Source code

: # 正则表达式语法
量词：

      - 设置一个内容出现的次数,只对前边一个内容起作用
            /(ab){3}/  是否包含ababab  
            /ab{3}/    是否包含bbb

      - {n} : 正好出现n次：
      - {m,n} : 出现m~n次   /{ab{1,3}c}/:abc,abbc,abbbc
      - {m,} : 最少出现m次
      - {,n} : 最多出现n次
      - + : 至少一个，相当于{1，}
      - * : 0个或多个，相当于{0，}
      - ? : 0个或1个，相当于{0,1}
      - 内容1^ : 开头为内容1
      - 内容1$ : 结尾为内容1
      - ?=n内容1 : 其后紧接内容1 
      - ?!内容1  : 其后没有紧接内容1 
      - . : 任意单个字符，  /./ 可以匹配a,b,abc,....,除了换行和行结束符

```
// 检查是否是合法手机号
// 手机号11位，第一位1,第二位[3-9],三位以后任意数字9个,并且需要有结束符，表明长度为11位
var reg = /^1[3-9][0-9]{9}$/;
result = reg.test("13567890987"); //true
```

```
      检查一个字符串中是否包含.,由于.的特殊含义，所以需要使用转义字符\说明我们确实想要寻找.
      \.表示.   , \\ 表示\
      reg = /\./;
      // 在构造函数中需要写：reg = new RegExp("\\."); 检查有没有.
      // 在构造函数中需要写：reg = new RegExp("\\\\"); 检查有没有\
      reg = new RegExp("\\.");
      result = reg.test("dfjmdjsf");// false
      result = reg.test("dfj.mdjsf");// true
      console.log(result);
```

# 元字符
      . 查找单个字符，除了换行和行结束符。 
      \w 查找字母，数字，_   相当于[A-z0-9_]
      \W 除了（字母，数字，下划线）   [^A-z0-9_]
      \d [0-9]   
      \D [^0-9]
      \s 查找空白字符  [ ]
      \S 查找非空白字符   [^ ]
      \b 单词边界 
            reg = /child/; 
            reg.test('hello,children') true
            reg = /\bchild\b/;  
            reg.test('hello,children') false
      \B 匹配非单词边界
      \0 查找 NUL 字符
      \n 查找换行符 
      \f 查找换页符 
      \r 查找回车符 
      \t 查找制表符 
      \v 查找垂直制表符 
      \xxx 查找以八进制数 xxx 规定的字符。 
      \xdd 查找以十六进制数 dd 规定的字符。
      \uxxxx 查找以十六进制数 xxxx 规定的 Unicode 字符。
______
*Activity*
What lines in the material above hold the string "children"? List them.

*Solved exercise*
            reg.test('hello,children') true
            reg.test('hello,children') false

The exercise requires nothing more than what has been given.